J’aimerais dire très clairement que même un seul cas de meurtre commis par une personne qui n’aurait pas dû être mis en liberté sous caution est un cas de trop. C’est une situation tragique que nous ne devrions pas tolérer. Tout le monde dans cette enceinte en convient. Cependant, soutenir, comme le fait l’opposition au quotidien, que les rues sont envahies par des meurtriers à cause d’un système de justice qui accorde des mises en liberté sous caution de façon automatique est, selon moi, de la démagogie.

Comment le système de mise en liberté sous caution fonctionne-t-il, comparativement à la version tronquée de l’opposition? En fait, il revient aux policiers et aux procureurs des provinces de présenter des arguments contre la mise en liberté sous caution du détenu. Autrement dit, il incombe à l’État de justifier la détention d’un accusé qui est en attente d’un procès et qui n’a pas encore été déclaré coupable. Toutefois — et c’est une chose qui n’est pas généralement comprise —, lorsqu’il s’agit d’une accusation de meurtre ou d’autres infractions particulières, le fardeau de la preuve est inversé. L’accusé doit convaincre la cour qu’il devrait être libéré dans l’attente de son procès.

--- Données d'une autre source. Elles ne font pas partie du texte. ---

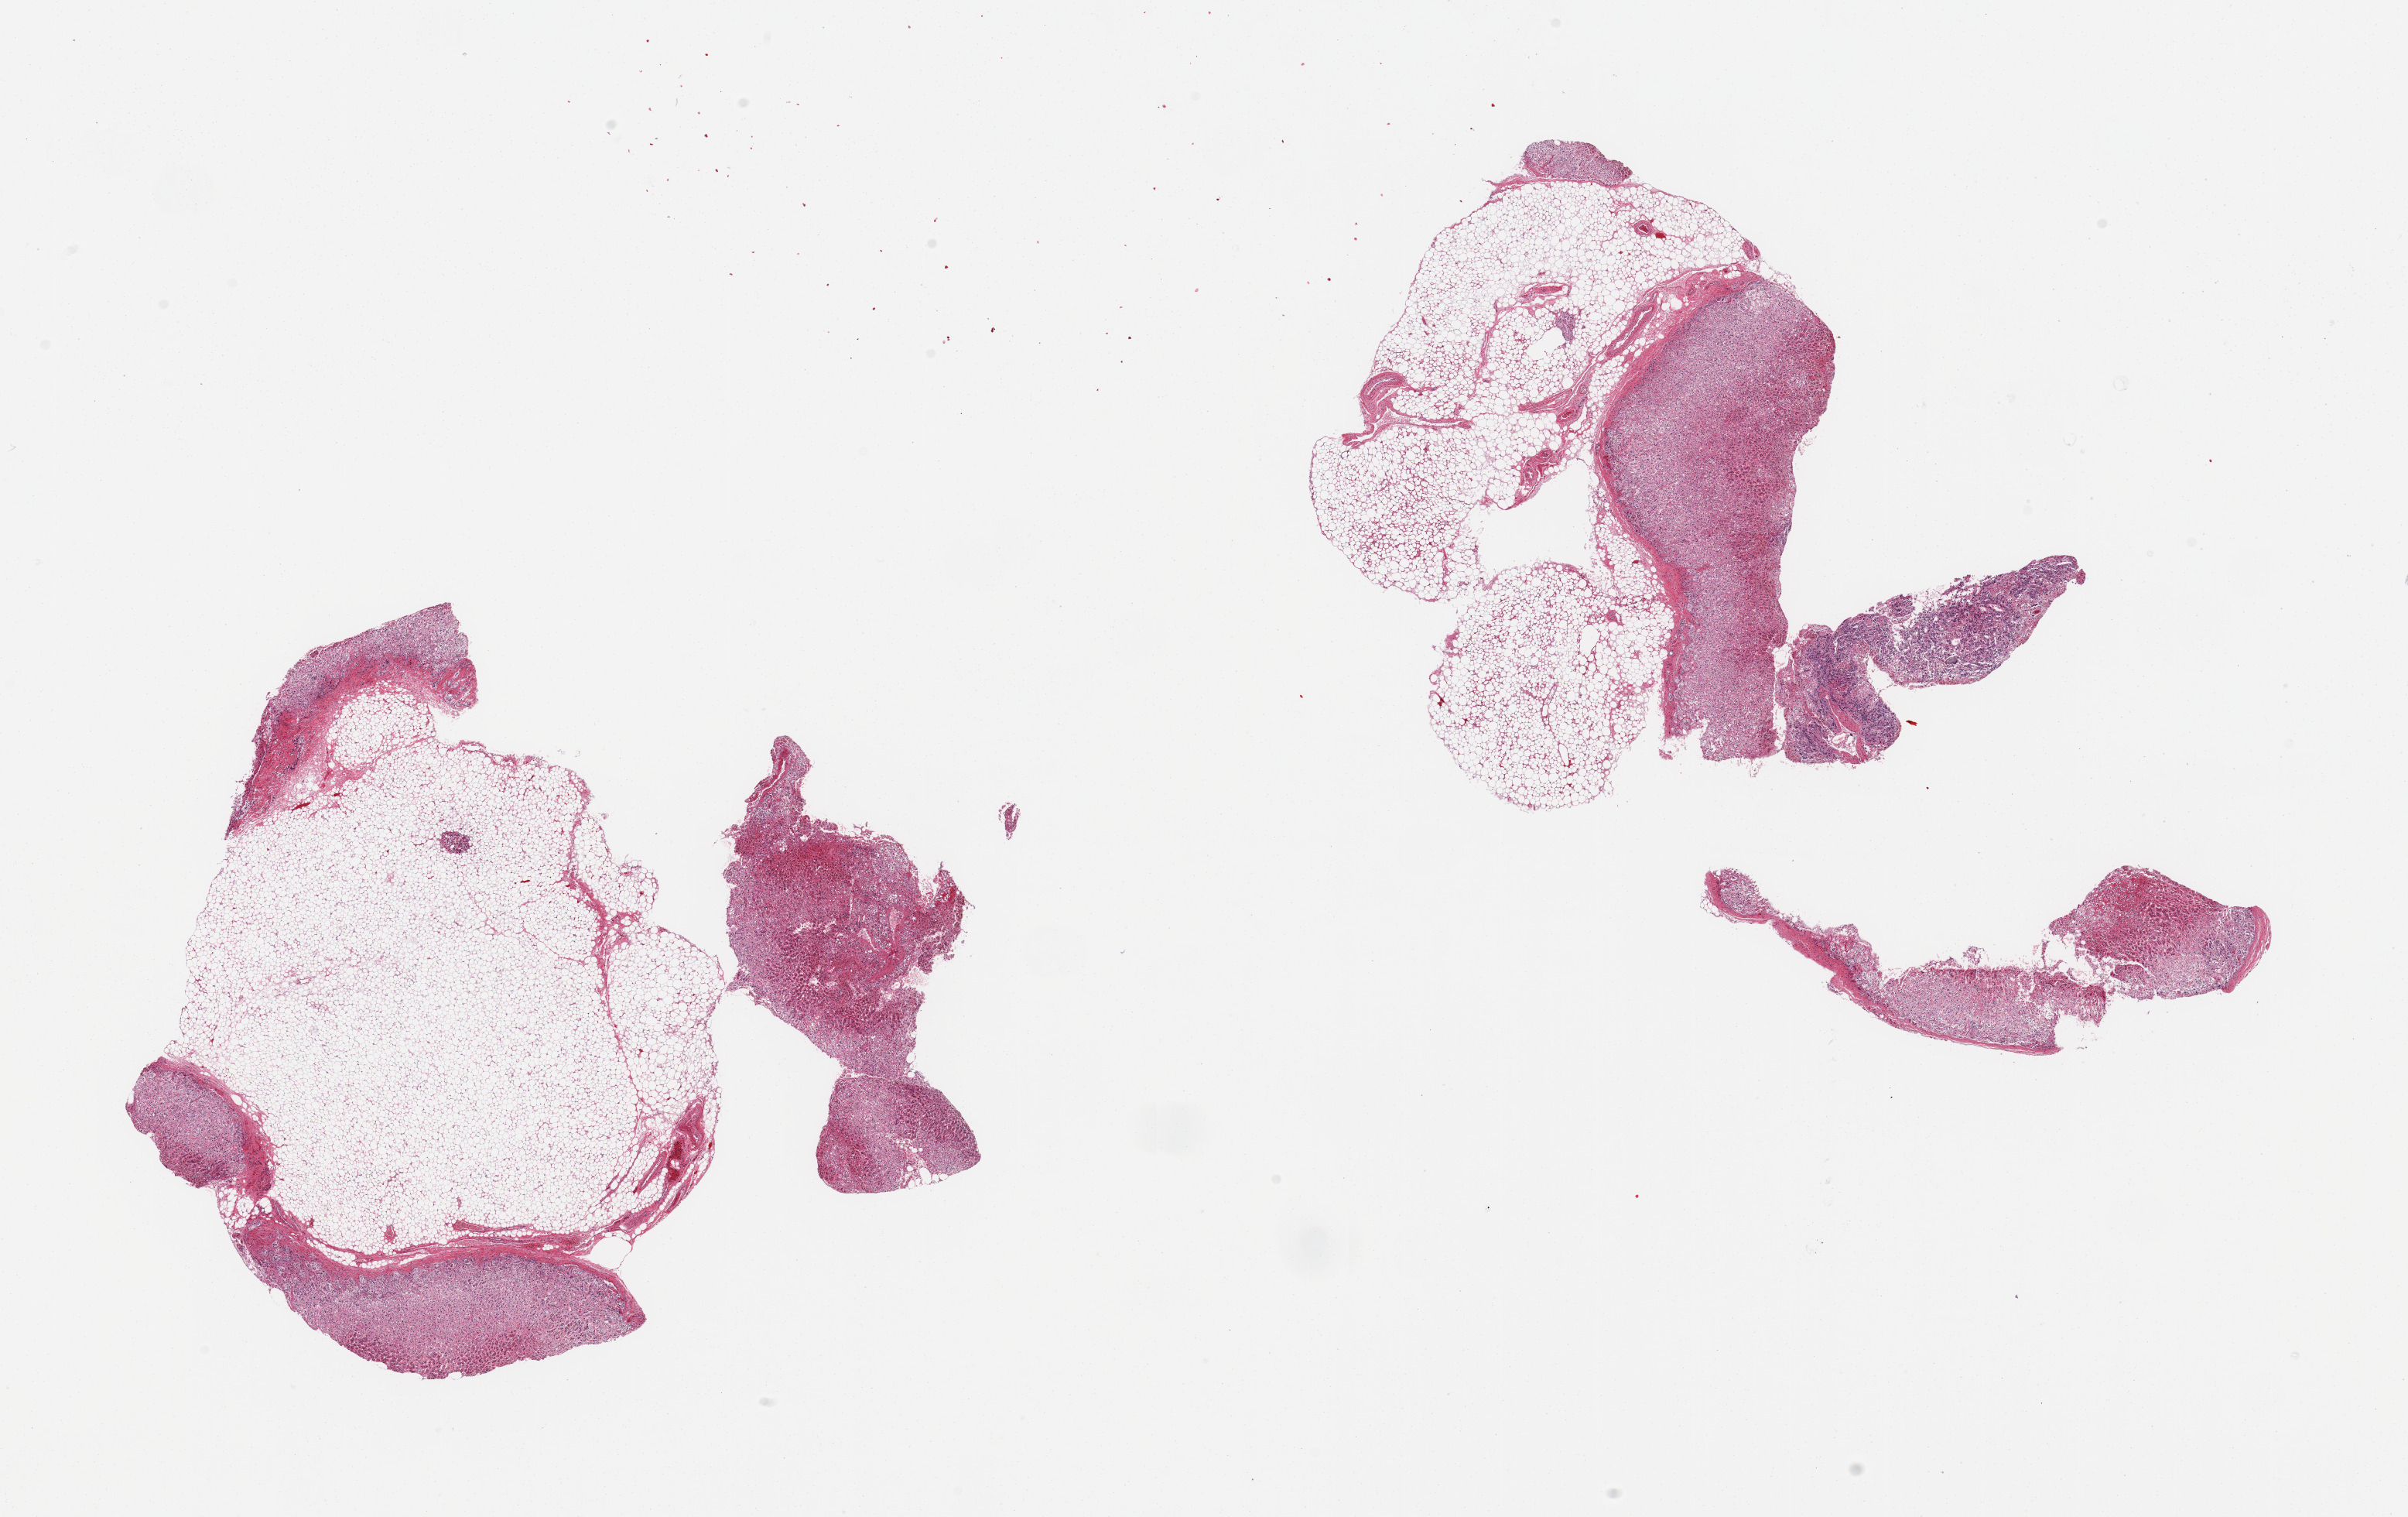
Digitized hematoxylin and eosin (H&E)-stained section, brightfield — whole scanned area (about 24.6 x 15.5 mm, slide scanned at 20x) shown as a low-resolution overview, PAXgene-fixed, paraffin-embedded tissue, section of adrenal gland (target tissue), donor tissue sample. Donor sex: female.
Review note (as recorded): 2 pieces( fragmented), ~60% adherent interstitial fat; 40% corte.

En 2019, le Parlement a adopté le projet de loi C‑75, qui étendait l’inversion du fardeau de la preuve aux récidivistes accusés d’une infraction contre un partenaire intime, ou ce qu’on appelle la violence entre partenaires intimes. Encore une fois, beaucoup de personnes à l’écoute ne le savent pas. Le fardeau de la preuve incombe également à l’accusé dans le cas de certaines infractions liées aux armes à feu, y compris le trafic d’armes, la possession d’armes dans le but d’en faire le trafic, l’importation ou l’exportation illégale d’une arme, décharger une arme à feu avec une intention particulière, décharger une arme à feu avec insouciance, et des infractions suivantes, lorsqu’elles sont commises avec une arme à feu: tentative de meurtre, agression sexuelle, agression sexuelle grave, enlèvement, prise d’otage, vol qualifié et extorsion. On est loin de la porte tournante. Qui plus est, la loi actuelle prévoit clairement que la détention sans cautionnement est justifiée lorsqu’un juge la considère comme nécessaire pour assurer la sécurité du public.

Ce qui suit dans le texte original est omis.